Author(s): P. K. Seidelmann, P. M. Janiczek and R. F. Haupt
Published in: NAVIGATION, Journal of the Institute of Navigation, Volume 23, Number 4
Pages: 303 - 312
Cite this article: Seidelmann, P. K., Janiczek, P. M., Haupt, R. F., "THE ALMANACS- YESTERDAY, TODAY AND TOMORROW", NAVIGATION, Journal of The Institute of Navigation, Vol. 23, No. 4, Winter 1976-1977, pp. 303-312.
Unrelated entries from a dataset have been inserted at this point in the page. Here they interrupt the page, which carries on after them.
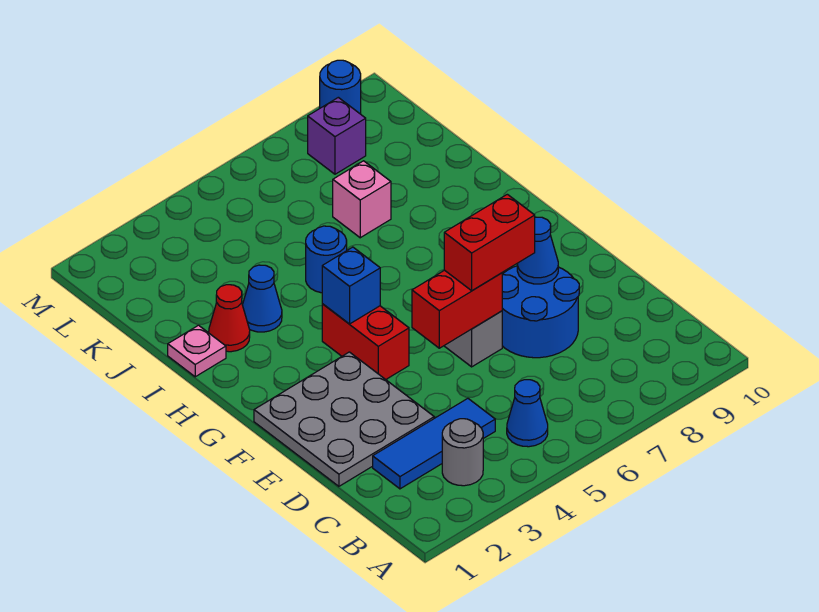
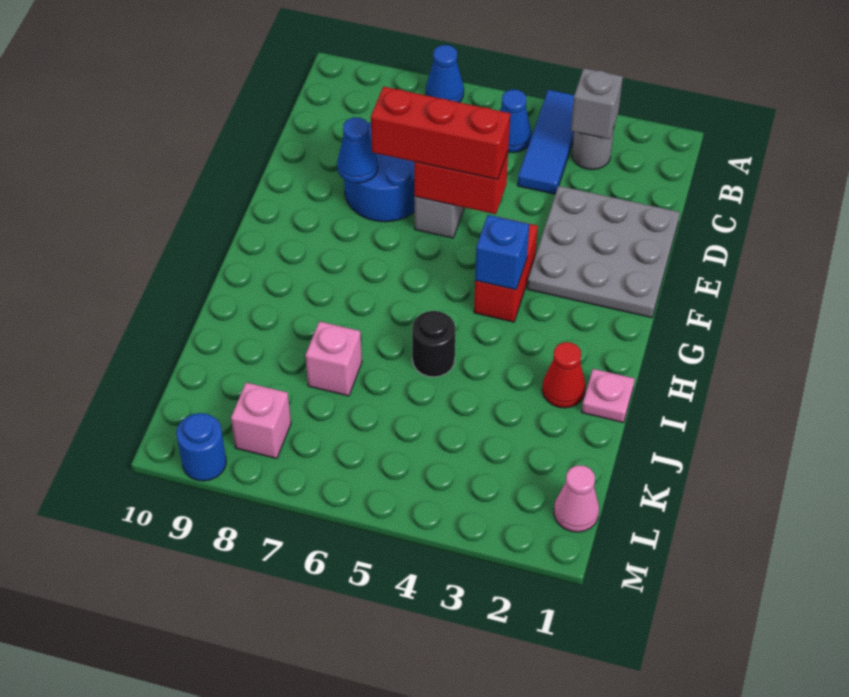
none -> grey 1x1 brick [571,68,623,139]
blue 1x3 tile [373,398,495,489] -> blue 1x3 tile turned to [518,90,574,194]
red 1x2 brick [444,194,535,291] -> red 1x3 brick [371,87,510,180]
blue 1x1 cone [243,265,282,332] -> blue 1x1 cone moved to [426,45,464,102]
blue 1x1 round brick [306,226,347,293] -> black 1x1 round brick [412,311,456,377]
none -> pink 1x1 cone [554,465,599,532]
purple 1x1 brick [308,97,366,174] -> pink 1x1 brick [231,383,291,458]

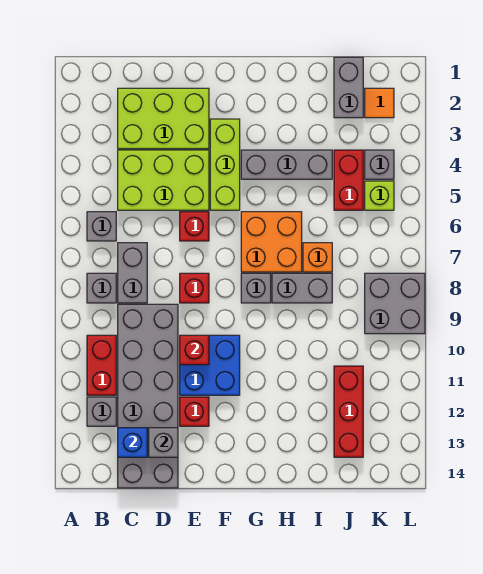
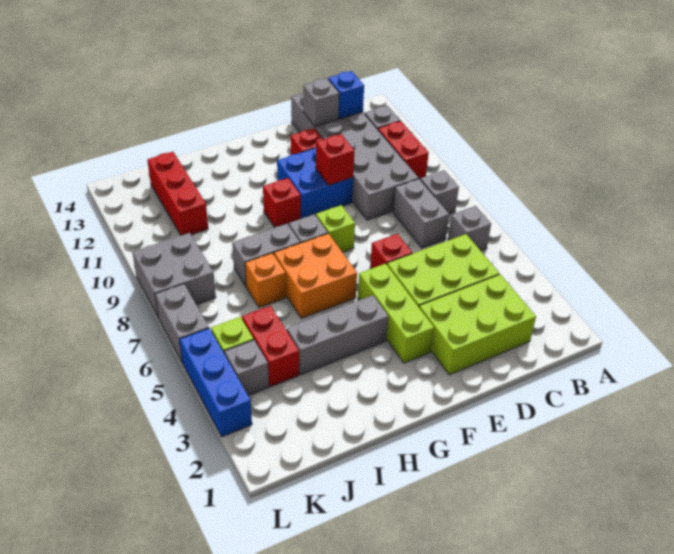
red 1x1 brick [180,273,209,303] -> red 1x1 brick moved to [263,178,301,227]
none -> lime 1x1 brick [316,205,355,252]
grey 1x2 brick [334,57,363,118] -> grey 1x2 brick moved to [155,284,209,363]
orange 1x1 tile [365,88,394,118] -> none
none -> blue 1x3 brick [180,328,252,437]

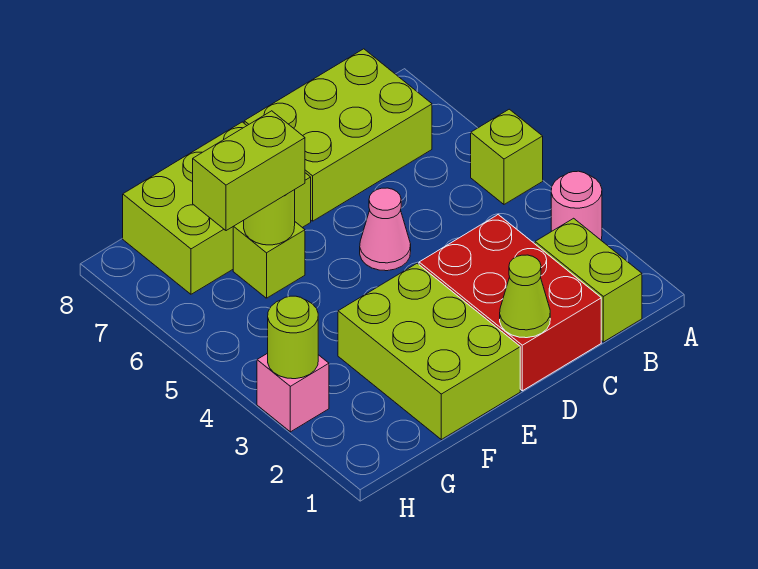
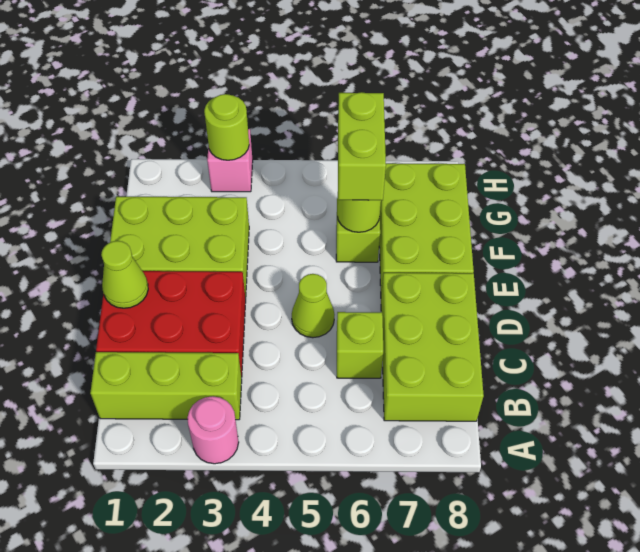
lime 1x1 brick [471,109,543,204] -> lime 1x1 brick moved to [337,312,383,378]
lime 1x2 brick [535,218,642,342] -> lime 1x3 brick [90,352,242,420]
pink 1x1 cone [360,188,411,271] -> lime 1x1 cone [292,274,335,338]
Full Paper: ION Members/Non-Members: 1 Download Credit
Sign In
Abstract: During the last two centuries an evolution has taken place in the almanacs available to navigators and it appears that it will continue into the future. While almanacs have been available for at least two thousand years, the first official almanac, Connaissante des Temps, was issued in 1679, the British Nautical Almanac was first published in 1767, and the American Ephemeris and Nautical Almanac first appeared for 1856. The British and Americans have combined their separate publications into the Nautical Almanac and the Air Almanac. The contents of the almanacs have changed over the years from publications of lunar distances and the use of astronomical days to publishing the data in Greenwich hour angles and the use of Universal Time. The publication methods have progressed from hand set type for a letter press, to intermediate methods involving offset printing where the camera copy has been prepared on a tabulator and a card- operated typewriter. During the last decade electronic printing methods have been used where the flow of information at electronic speeds is automatic from the basic data to the printed page. The near future, with hand-held calculators, digital sextants wired to specialized computers, and shipboard computers promises even greater changes. The almanac for the computer might contain algorithms for calculating such items as stellar positions, refraction corrections and solutions of the navigational triangle and Chebyshev series for calculating the hour angles of the Sun, Moon and planets. A realistic evaluation of the capabilities that the new computers and calculators can provide for celestial navigation indicates that the navigator will require, in addition to the present almanacs, data specially prepared for his calculator, machine readable tapes or cards containing the almanac, or algorithms which he can include in his computer programs.